2020-09-20 Thread Thomas Munro
On Sun, Sep 20, 2020 at 12:40 PM Thomas Munro  wrote:
> On Sat, Sep 19, 2020 at 5:06 PM Thomas Munro  wrote:
> > In the meantime, from the low-hanging-fruit department, here's a new
> > version of the SLRU-fsync-offload patch.  The only changes are a
> > tweaked commit message, and adoption of C99 designated initialisers
> > for the function table, so { [SYNC_HANDLER_CLOG] = ... } instead of
> > relying on humans to make the array order match the enum values.  If
> > there are no comments or objections, I'm planning to commit this quite
> > soon.
>
> ... and CI told me that Windows didn't like my array syntax with the
> extra trailing comma.  Here's one without.

While scanning for comments and identifier names that needed updating,
I realised that this patch changed the behaviour of the ShutdownXXX()
functions, since they currently flush the SLRUs but are not followed
by a checkpoint.  I'm not entirely sure I understand the logic of
that, but it wasn't my intention to change it.  So here's a version
that converts the existing fsync_fname() to fsync_fname_recurse() to
fix that.

Strangely, the fsync calls that ensure that directory entries are on
disk seemed to be missing from CheckPointMultixact(), so I added them.
Isn't that a live bug?

I decided it was a little too magical that CheckPointCLOG() etc
depended on the later call to CheckPointBuffers() to perform their
fsyncs.  I started writing comments about that, but then I realised
that the right thing to do was to hoist ProcessSyncRequests() out of
there into CheckPointGuts() and make it all more explicit.

I also realised that it would be inconsistent to count SLRU sync
activity as buffer sync time, but not count SLRU write activity as
buffer write time, or count its buffers as written in the reported
statistics.  In other words, SLRU buffers *are* buffers for checkpoint
reporting purposes (or should at least be consistently in or out of
the stats, and with this patch they have to be in).

Does that make sense?   Is there a problem I'm not seeing with
reordering CheckPointGuts() as I have?

One comment change that seems worth highlighting is this code reached
by VACUUM, which seems like a strict improvement (it wasn't flushing
for crash recovery):

/*
-* Flush out dirty data, so PhysicalPageExists can work correctly.
-* SimpleLruFlush() is a pretty big hammer for that.  Alternatively we
-* could add an in-memory version of page exists, but
find_multixact_start
-* is called infrequently, and it doesn't seem bad to flush buffers to
-* disk before truncation.
+* Write out dirty data, so PhysicalPageExists can work correctly.

[Dataset extract]
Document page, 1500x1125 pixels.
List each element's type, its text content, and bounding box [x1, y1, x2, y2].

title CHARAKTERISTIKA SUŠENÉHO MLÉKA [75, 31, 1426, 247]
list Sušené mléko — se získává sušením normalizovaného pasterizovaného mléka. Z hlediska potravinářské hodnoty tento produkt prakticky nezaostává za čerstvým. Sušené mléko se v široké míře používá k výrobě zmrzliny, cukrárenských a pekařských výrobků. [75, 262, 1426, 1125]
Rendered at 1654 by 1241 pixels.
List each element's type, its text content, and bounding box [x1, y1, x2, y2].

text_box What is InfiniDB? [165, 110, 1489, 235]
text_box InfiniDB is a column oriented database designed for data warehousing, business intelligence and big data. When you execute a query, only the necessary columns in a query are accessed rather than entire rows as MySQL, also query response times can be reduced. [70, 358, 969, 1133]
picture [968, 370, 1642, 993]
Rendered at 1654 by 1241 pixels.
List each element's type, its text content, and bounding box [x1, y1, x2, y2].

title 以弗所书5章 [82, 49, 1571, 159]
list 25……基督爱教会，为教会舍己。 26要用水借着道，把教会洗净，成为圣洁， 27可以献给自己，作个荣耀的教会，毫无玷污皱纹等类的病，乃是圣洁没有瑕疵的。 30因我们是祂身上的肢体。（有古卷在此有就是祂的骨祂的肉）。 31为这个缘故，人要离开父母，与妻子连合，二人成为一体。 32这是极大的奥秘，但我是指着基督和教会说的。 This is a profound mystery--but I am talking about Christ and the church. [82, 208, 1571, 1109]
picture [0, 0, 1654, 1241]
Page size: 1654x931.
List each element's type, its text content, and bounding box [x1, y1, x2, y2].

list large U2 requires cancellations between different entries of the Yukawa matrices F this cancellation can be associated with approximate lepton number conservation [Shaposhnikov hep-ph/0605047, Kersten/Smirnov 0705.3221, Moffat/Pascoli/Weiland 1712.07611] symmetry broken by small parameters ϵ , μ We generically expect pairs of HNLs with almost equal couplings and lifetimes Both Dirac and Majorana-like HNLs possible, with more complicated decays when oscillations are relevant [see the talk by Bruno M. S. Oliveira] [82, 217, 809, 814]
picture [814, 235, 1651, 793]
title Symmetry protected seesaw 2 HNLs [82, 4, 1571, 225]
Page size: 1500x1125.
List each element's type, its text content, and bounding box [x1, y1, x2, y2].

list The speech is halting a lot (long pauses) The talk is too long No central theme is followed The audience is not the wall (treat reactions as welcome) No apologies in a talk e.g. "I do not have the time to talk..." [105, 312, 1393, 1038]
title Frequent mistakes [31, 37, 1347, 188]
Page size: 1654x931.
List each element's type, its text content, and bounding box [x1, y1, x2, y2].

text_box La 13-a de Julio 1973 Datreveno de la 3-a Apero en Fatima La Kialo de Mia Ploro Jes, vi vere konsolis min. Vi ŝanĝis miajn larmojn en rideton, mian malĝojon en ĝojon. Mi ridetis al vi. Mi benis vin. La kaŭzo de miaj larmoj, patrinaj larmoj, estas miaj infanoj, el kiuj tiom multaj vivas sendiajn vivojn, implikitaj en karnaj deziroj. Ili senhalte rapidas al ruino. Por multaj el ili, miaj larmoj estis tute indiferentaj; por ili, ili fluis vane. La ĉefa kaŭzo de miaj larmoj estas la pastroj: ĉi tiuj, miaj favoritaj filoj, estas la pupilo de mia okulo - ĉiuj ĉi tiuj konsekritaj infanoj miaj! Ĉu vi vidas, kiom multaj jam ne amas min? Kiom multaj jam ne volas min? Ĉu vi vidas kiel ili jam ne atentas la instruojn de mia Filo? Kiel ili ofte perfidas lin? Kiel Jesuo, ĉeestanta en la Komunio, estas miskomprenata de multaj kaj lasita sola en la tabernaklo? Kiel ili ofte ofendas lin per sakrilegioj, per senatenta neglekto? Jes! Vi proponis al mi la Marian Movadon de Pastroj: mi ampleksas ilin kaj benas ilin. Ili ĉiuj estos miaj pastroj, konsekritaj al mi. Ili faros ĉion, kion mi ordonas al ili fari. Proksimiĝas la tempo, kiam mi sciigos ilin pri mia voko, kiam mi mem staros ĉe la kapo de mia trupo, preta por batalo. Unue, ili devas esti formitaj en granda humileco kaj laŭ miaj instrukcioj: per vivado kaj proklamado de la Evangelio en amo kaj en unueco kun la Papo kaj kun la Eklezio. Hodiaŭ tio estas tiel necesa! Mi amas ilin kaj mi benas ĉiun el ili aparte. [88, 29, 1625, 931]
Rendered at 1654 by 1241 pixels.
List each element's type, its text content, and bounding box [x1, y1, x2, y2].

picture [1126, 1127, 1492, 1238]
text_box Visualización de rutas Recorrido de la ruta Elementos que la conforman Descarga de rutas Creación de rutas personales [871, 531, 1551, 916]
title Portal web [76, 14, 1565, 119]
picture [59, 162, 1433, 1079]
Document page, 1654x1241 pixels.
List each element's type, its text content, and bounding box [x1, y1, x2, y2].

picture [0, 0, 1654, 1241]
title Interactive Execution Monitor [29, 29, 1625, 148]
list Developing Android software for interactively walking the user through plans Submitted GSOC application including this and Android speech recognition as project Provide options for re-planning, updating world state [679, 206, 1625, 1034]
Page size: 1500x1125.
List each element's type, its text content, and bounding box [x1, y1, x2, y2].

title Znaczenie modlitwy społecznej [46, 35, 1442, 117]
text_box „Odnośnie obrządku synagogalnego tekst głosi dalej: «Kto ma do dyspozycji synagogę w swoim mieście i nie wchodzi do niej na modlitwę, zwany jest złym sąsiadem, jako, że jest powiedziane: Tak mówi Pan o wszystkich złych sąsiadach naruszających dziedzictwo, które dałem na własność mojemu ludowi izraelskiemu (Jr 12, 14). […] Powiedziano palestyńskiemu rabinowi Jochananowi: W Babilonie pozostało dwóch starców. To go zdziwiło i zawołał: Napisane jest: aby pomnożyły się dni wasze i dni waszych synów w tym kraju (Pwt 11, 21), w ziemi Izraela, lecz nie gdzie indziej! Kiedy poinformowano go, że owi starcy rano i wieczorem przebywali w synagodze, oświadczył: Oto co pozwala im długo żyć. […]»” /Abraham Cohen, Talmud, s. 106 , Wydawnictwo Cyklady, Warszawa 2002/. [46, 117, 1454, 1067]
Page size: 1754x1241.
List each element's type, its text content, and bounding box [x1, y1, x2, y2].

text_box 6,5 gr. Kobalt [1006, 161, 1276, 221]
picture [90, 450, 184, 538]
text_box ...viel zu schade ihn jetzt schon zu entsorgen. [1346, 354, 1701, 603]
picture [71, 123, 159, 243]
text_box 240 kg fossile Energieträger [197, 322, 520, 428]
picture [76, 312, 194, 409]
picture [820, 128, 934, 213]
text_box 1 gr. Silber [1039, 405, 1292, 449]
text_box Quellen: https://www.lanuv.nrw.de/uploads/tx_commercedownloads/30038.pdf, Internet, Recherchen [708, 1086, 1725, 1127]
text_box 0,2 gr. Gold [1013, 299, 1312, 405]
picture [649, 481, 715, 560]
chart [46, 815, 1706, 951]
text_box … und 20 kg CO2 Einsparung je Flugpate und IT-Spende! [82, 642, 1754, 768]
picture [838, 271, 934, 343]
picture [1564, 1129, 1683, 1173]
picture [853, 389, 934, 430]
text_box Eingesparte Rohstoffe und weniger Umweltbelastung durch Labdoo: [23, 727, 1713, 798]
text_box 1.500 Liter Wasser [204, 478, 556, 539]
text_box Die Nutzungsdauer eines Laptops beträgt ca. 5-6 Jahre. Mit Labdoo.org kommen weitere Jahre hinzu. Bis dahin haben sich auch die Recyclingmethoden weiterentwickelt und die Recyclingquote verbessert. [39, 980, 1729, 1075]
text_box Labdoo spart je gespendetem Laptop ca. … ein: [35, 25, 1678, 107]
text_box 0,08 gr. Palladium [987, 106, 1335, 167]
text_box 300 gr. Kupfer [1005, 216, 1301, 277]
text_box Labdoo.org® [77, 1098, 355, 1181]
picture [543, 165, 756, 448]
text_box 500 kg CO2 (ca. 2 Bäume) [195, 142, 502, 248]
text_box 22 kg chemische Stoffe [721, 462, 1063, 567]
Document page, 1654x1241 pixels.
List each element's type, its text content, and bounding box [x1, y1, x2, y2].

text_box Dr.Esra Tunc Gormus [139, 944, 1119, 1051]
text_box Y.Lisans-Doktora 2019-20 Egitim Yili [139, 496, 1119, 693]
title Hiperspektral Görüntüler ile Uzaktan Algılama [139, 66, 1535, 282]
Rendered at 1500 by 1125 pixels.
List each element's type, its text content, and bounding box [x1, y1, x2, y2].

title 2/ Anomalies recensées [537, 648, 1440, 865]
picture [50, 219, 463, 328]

[Task goal] Write out the passage of the SLRU patch message above that starts with the words containing "I decided it" and ends with "all more explicit.", copying it word for word.

[Task response]
I decided it was a little too magical that CheckPointCLOG() etc
depended on the later call to CheckPointBuffers() to perform their
fsyncs.  I started writing comments about that, but then I realised
that the right thing to do was to hoist ProcessSyncRequests() out of
there into CheckPointGuts() and make it all more explicit.